_Request_:
Beginning at the line containing "everyone, preserves innovation" and continuing to the end of the records below, give each line again exactly as it stands, and only those lines.

_Material provided_:
┏━━

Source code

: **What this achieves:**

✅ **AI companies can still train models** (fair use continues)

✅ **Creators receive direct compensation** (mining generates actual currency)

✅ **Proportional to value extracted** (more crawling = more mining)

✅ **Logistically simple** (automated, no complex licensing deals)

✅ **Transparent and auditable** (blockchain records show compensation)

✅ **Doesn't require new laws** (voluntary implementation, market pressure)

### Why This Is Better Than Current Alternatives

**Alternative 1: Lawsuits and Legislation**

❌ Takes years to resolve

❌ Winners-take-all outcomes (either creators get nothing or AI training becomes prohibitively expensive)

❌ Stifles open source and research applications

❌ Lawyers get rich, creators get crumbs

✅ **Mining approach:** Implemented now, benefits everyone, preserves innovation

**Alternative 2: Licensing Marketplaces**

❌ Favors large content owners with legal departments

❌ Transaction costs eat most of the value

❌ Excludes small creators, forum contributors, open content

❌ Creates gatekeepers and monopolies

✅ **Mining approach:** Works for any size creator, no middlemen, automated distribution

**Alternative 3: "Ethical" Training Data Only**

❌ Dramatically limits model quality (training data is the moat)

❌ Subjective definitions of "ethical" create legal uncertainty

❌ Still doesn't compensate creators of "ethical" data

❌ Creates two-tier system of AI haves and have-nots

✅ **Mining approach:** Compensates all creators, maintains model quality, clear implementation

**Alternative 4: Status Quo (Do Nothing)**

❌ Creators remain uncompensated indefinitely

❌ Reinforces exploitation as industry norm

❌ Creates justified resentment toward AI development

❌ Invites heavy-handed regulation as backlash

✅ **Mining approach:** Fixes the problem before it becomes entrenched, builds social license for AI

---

┗━━

_Task result_:
✅ **Mining approach:** Implemented now, benefits everyone, preserves innovation

**Alternative 2: Licensing Marketplaces**

❌ Favors large content owners with legal departments

❌ Transaction costs eat most of the value

❌ Excludes small creators, forum contributors, open content

❌ Creates gatekeepers and monopolies

✅ **Mining approach:** Works for any size creator, no middlemen, automated distribution

**Alternative 3: "Ethical" Training Data Only**

❌ Dramatically limits model quality (training data is the moat)

❌ Subjective definitions of "ethical" create legal uncertainty

❌ Still doesn't compensate creators of "ethical" data

❌ Creates two-tier system of AI haves and have-nots

✅ **Mining approach:** Compensates all creators, maintains model quality, clear implementation

**Alternative 4: Status Quo (Do Nothing)**

❌ Creators remain uncompensated indefinitely

❌ Reinforces exploitation as industry norm

❌ Creates justified resentment toward AI development

❌ Invites heavy-handed regulation as backlash

✅ **Mining approach:** Fixes the problem before it becomes entrenched, builds social license for AI

---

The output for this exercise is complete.